THE PROPERTY OF A PRIVATE COLLECTOR (lots 355-362)
A PAIR OF FRENCH CAST-IRON URNS

Details
A PAIR OF FRENCH CAST-IRON URNS
THIRD QUARTER 19TH CENTURY

Each of baluster form with raised handles cast with Janus hands and boar's masks, the sides with shells, Greek key and oak leaf decoration, on a fluted stem and square platform- 37in.(94cm.) high, 24in.(61cm.) wide, 18in.(46cm.) deep (2)
Literature
The Wallace Collection, Catalogue of Sculpture, (no. SA5-6), J. Davis, Antique Garden Ornament, 1991, pp. 133-141, plate 3:12

The offered lot is after on of thirteen different pairs of urns made for the marble parpets separating the Parterre du Nord from the Parterre du Midi at Versailles, where they are still in position.
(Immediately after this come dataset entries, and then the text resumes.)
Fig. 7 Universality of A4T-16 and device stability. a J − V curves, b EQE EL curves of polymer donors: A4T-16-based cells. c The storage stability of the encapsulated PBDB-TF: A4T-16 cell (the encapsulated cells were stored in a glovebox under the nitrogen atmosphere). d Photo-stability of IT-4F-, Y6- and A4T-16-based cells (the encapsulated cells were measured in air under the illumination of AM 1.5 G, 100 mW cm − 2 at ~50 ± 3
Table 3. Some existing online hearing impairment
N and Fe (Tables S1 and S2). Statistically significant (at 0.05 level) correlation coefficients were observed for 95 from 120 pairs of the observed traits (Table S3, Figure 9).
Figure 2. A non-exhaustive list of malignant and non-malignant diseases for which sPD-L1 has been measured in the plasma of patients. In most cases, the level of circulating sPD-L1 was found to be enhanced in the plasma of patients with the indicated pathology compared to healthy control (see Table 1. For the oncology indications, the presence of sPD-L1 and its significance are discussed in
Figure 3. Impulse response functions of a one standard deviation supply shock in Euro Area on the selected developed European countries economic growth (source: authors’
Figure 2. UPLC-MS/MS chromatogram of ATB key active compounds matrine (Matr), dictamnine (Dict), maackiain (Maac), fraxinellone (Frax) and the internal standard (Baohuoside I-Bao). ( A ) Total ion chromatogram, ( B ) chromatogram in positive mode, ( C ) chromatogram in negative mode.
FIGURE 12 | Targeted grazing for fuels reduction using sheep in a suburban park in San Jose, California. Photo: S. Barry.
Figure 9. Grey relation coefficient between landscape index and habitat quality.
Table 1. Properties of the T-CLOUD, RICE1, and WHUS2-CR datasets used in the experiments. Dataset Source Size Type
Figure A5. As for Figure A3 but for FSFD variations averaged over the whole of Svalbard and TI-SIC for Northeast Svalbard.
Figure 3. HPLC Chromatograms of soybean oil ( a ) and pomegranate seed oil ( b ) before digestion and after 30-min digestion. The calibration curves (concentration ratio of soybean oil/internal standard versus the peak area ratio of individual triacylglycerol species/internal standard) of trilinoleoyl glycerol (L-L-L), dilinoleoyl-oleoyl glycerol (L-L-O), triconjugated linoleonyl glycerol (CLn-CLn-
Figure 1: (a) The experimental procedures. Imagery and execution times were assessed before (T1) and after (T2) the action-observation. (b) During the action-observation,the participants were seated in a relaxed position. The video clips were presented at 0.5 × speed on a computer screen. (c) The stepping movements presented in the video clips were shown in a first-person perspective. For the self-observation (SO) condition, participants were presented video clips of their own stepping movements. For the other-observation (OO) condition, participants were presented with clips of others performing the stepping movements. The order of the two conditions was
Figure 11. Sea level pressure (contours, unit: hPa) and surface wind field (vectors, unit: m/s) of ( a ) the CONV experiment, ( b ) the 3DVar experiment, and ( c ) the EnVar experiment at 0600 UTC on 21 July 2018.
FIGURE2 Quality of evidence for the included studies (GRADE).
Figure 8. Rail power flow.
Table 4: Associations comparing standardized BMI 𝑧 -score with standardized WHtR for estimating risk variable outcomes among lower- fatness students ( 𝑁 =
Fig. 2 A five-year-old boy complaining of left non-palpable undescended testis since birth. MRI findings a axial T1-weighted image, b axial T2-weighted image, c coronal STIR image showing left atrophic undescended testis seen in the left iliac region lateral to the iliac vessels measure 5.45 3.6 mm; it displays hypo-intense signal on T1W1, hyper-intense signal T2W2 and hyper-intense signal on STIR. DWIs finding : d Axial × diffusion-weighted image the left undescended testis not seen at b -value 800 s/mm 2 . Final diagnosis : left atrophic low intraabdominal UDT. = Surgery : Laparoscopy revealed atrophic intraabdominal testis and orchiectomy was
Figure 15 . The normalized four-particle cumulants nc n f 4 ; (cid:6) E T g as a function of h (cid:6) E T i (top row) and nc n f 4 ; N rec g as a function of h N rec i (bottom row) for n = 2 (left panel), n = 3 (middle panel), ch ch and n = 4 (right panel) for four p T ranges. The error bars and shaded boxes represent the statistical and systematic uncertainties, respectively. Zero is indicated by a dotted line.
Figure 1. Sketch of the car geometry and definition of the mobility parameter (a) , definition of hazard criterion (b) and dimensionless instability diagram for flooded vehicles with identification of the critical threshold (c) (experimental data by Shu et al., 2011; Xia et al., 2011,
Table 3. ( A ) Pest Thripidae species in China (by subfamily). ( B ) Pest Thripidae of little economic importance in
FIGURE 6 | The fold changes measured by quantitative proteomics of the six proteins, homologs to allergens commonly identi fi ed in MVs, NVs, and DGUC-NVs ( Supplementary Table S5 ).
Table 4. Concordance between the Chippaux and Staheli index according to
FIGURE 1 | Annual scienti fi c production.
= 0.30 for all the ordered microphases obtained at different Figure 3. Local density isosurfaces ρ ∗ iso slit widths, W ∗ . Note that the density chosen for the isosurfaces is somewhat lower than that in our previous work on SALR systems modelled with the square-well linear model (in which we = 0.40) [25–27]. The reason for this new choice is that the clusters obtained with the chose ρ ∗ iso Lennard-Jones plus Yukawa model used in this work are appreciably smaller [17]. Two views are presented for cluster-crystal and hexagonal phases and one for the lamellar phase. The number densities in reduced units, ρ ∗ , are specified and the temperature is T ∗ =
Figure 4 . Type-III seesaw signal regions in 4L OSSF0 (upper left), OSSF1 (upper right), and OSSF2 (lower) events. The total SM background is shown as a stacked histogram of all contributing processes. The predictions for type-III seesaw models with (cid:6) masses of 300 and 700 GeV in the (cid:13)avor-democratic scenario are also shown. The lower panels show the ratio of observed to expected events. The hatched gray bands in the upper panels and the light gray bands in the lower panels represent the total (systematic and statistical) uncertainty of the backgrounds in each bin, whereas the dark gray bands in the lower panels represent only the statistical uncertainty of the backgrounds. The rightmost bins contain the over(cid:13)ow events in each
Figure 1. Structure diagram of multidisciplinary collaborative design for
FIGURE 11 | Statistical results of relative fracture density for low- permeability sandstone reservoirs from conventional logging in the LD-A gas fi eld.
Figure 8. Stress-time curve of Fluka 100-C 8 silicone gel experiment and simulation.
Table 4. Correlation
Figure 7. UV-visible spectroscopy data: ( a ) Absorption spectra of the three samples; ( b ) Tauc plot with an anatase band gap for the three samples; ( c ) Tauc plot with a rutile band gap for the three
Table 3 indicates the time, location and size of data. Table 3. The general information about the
Claude Ballin (1615-1678), goldsmith to Louis XIV was commissioned to design the ensemble which were then modeled by Legendre, Magnière, Tuby and Anguier and cast bu Duval after 1665. Several of Ballin's drawings for the Versailles vases are in the Bibliothèque Nationale.
The 4th Marquess of Hertford (1800-1870), due to his friendshp with Napoleon III, was granted permission (c. 1857) to have bronze casts of the urns made for the Château de Bagatelle, his estate outside of Paris. It is known from the inventory of the contents of Bagatelle in 1871 that 46 vases after Ballin's designs existed in the collection. Moreover, other examples of the vases were cast for English collections, primarily for the friends of the Marquess and his son and heir, Sir Richard Wallace (1818-1890). Later in the 19th Century, the Versailles urns were copied in various mediums and in reduced sizes by foundries such as Durenne, Dugel, A. Beurdeley, Barbezat et Cie and Barbédienne.

The present lot, like the examples made for the Marquess of Hertford, bears no founder's mark. As it is comparable in size, technique and quality, it can be assumed to be comtemporary with the Wallace Collection example.